YOUR INSTRUCTIONS:
Without the pictures, return each record as it appears.

= = =

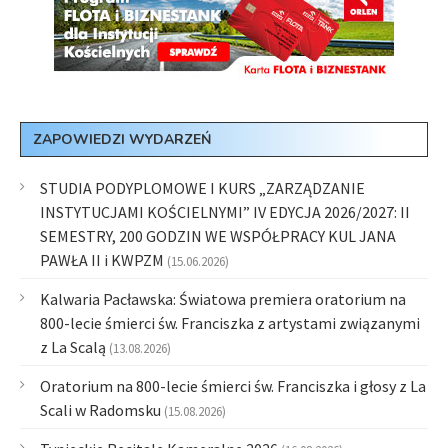
ZAPOWIEDZI WYDARZEŃ
STUDIA PODYPLOMOWE I KURS „ZARZĄDZANIE
INSTYTUCJAMI KOŚCIELNYMI” IV EDYCJA 2026/2027: II
SEMESTRY, 200 GODZIN WE WSPÓŁPRACY KUL JANA
PAWŁA II i KWPZM
(15.06.2026)
Kalwaria Pacławska: Światowa premiera oratorium na
800-lecie śmierci św. Franciszka z artystami związanymi
z La Scalą
(13.08.2026)
Oratorium na 800-lecie śmierci św. Franciszka i głosy z La
Scali w Radomsku
(15.08.2026)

= = =

ANSWER TO THE EXERCISE:
ZAPOWIEDZI WYDARZEŃ
STUDIA PODYPLOMOWE I KURS „ZARZĄDZANIE
INSTYTUCJAMI KOŚCIELNYMI” IV EDYCJA 2026/2027: II
SEMESTRY, 200 GODZIN WE WSPÓŁPRACY KUL JANA
PAWŁA II i KWPZM
(15.06.2026)
Kalwaria Pacławska: Światowa premiera oratorium na
800-lecie śmierci św. Franciszka z artystami związanymi
z La Scalą
(13.08.2026)
Oratorium na 800-lecie śmierci św. Franciszka i głosy z La
Scali w Radomsku
(15.08.2026)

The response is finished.